One version of an A/B test. When you create multiple variants for a sequence step, each variant can have a different subject line and/or email body. MailBeast.ai splits traffic between variants and tracks performance separately so you can identify which version resonates best with your audience.
The process of gradually building sender reputation for a new or dormant email account. MailBeast.ai's warmup system sends an increasing volume of emails to seed accounts over 14+ days. These seed accounts engage positively with the warmup emails (opening, replying, marking as important), training email providers to trust your account and deliver your messages to the inbox.
The current stage of the warmup lifecycle for an email account:
Warming Up (approximately days 1–14) — Sending volume increases daily from a small number up to the configured limit. This is the critical reputation-building period.

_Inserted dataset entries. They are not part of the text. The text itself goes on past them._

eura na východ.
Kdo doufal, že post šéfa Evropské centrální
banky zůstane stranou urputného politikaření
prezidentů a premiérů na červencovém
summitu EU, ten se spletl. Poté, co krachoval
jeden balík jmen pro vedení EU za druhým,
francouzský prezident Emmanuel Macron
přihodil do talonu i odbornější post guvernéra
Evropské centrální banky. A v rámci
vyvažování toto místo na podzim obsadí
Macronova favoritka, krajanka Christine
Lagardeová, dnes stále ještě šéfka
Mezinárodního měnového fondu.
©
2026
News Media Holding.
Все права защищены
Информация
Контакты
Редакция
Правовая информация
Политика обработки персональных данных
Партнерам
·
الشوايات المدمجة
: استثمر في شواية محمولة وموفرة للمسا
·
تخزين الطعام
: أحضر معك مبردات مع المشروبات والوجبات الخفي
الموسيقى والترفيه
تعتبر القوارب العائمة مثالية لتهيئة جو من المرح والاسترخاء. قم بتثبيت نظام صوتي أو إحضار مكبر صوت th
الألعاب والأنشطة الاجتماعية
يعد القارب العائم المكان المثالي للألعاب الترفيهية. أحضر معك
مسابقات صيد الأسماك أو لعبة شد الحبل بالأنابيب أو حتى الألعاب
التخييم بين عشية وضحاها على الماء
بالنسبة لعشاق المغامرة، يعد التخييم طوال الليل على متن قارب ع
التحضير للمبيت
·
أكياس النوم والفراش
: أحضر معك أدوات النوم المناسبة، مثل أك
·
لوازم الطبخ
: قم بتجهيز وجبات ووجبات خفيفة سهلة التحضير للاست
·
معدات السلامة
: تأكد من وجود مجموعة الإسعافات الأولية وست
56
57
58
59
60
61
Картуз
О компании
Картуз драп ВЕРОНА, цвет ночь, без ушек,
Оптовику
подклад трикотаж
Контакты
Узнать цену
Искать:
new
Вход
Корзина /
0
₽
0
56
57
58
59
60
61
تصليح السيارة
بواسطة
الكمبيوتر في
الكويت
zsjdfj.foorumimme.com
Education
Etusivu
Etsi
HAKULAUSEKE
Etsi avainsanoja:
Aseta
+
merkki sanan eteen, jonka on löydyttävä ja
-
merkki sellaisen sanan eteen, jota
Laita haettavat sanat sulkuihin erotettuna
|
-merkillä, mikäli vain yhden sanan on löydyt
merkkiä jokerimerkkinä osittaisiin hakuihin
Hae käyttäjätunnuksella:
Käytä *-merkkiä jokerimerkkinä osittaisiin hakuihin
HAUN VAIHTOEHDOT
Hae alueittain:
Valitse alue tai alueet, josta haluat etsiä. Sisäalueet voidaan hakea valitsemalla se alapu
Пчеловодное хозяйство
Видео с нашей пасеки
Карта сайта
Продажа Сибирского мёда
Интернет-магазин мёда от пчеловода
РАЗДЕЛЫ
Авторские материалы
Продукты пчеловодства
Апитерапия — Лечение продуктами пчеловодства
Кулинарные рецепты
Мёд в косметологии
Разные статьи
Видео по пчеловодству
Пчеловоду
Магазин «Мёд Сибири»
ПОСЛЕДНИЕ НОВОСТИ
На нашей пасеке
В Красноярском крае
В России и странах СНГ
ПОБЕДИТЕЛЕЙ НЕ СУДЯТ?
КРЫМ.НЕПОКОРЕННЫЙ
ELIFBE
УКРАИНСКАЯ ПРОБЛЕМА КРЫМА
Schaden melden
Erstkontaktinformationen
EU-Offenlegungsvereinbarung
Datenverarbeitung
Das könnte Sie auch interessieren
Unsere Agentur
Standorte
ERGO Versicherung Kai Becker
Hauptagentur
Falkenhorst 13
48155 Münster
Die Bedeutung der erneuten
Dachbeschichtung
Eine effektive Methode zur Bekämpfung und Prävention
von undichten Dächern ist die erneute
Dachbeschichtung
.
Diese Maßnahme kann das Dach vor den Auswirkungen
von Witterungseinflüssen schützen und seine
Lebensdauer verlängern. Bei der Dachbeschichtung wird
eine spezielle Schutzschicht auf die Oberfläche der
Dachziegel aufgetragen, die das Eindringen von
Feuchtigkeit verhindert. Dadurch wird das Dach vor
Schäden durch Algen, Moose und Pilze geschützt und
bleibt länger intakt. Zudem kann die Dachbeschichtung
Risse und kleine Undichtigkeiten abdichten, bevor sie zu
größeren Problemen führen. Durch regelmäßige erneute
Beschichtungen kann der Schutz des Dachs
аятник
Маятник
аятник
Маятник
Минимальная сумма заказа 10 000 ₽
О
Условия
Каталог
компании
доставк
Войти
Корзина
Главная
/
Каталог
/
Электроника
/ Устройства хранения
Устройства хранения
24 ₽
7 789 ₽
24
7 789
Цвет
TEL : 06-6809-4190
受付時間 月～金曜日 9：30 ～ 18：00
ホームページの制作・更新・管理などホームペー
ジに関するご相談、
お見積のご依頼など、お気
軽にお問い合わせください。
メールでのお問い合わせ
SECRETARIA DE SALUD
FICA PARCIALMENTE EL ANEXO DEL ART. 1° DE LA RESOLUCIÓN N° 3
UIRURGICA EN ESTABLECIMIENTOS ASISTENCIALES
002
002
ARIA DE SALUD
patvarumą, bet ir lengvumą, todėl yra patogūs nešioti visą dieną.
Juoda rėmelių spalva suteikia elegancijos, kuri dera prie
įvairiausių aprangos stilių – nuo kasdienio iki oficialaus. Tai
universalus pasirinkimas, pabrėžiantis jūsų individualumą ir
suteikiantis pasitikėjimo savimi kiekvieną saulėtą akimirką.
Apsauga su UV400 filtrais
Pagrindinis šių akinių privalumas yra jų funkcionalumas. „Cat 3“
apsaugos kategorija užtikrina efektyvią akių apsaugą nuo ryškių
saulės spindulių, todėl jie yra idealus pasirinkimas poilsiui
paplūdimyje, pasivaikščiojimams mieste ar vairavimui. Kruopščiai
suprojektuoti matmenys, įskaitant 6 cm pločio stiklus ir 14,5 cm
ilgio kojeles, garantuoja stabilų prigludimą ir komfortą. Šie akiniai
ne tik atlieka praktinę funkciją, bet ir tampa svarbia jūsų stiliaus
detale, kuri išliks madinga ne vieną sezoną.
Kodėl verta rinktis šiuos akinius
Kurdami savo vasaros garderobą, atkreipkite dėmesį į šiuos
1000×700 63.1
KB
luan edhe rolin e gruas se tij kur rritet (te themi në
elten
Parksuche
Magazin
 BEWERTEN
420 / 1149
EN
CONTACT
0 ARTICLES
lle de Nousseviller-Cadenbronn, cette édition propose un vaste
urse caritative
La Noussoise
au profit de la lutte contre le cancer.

Maintaining (after day 14) — Sending volume stabilizes at a steady level to preserve the reputation that was built during warmup.
Active with Campaigns (maintaining + campaign activity) — The account is both maintaining its warmup schedule and actively sending campaign emails. Warmup volume adjusts to complement campaign sending.
An HTTP callback that sends real-time notifications to an external server when specific events occur in MailBeast.ai. Events that can trigger webhooks include: email sent, email opened, link clicked, reply received, bounce detected, and lead status changed. Webhooks enable integration with CRMs, analytics platforms, and custom applications.